◆ Text to read ◆
One thing I definitely don't want to forget to ask you about is your "persona swap" talk at TIFF last year. How did that come about? I really enjoyed the way you set up the conversation and discussed the trope through a female lens.

TIFF asked me to do that talk, which I thought was brilliant programming. They were doing a Bergman retrospective and brought me in to talk specifically on "Persona," based on an article I had written about "persona swap" films. It was nice that they brought in someone who could engage with a master auteur's canonical work both critically and with reverence. I love Bergman and that movie, but I had some criticisms about the way women were portrayed, and the way they were portrayed in later films that were inspired by it.

Not that Bergman falls into this category, but I'm wondering if you have any thoughts on how to treat shitty people who make great films. Some of my favorite films were made by monsters, or at the very least, people who didn't treat women very well. I ask everyone I interview this question and I think they're always like, "ugh," because there clearly are no good answers.

Records from a dataset

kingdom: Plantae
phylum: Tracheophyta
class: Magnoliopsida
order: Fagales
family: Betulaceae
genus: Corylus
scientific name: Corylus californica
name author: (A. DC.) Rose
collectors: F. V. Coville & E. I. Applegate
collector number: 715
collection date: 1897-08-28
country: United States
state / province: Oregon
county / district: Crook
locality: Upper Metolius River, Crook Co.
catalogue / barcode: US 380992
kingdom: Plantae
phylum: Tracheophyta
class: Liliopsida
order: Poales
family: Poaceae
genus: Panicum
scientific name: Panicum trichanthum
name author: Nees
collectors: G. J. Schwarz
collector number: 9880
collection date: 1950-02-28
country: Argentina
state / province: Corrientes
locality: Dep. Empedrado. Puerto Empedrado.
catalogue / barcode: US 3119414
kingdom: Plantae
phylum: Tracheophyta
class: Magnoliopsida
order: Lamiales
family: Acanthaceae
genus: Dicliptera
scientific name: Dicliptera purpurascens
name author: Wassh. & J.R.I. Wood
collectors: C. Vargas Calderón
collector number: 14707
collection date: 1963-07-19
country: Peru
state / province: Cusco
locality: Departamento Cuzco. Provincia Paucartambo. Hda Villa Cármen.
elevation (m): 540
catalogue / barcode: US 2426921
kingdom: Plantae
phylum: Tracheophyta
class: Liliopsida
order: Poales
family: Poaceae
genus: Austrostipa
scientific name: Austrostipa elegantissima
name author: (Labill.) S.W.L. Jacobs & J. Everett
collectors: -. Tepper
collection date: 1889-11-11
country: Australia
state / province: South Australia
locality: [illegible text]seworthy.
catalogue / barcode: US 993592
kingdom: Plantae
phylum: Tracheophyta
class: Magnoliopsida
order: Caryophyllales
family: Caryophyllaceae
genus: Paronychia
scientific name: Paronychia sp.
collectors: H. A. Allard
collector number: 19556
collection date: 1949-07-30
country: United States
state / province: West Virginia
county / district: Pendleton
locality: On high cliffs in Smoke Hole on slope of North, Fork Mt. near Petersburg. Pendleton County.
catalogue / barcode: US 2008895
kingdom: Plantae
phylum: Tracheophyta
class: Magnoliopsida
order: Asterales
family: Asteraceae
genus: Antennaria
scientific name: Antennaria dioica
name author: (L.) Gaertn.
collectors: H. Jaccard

◆ Written task 1 ◆
Return the part of the interview about the Bergman talk starting at "One thing I" and ending at "inspired by it.".
◆ Written task 2 ◆
Write the next part of the interview about the Bergman talk, picking up right after its last sentence.
These lines were taken from a separate source.

◆ Exercise answer 1 ◆
One thing I definitely don't want to forget to ask you about is your "persona swap" talk at TIFF last year. How did that come about? I really enjoyed the way you set up the conversation and discussed the trope through a female lens.

TIFF asked me to do that talk, which I thought was brilliant programming. They were doing a Bergman retrospective and brought me in to talk specifically on "Persona," based on an article I had written about "persona swap" films. It was nice that they brought in someone who could engage with a master auteur's canonical work both critically and with reverence. I love Bergman and that movie, but I had some criticisms about the way women were portrayed, and the way they were portrayed in later films that were inspired by it.

◆ Exercise answer 2 ◆
Yeah, I don't think Bergman is a terrible human, but he's probably not a nice person to date. That's a very complicated question that I don't think I can answer right now. I wrote a whole article on my changing attitude toward Woody Allen. Being a woman of color who loves film and loves film history, you naturally learn to both love something and be inspired by it while also being critical. You can't not look at things without that lens. For other people, like white straight men, the style of reviewing becomes very positive or negative ... thumbs up or thumbs down. For women, and especially women of color, there can be more complicated relationships to film and film history.

I could never hate "Annie Hall" (1977), but will I ever watch it again? TBD.

Stella Meghie said something similar! You totally answered the question in the way I wanted you to, and I'm happy you mentioned your essay on Woody Allen. I tried to collect some thoughts on him last year and looking back, my opinion has already evolved far beyond what I initially wrote.

I love talking to other film people. If I could do this all day, I'd be a much happier human. It is so nice to connect with someone who loves the same things as you and to learn about their specific interests and perspective.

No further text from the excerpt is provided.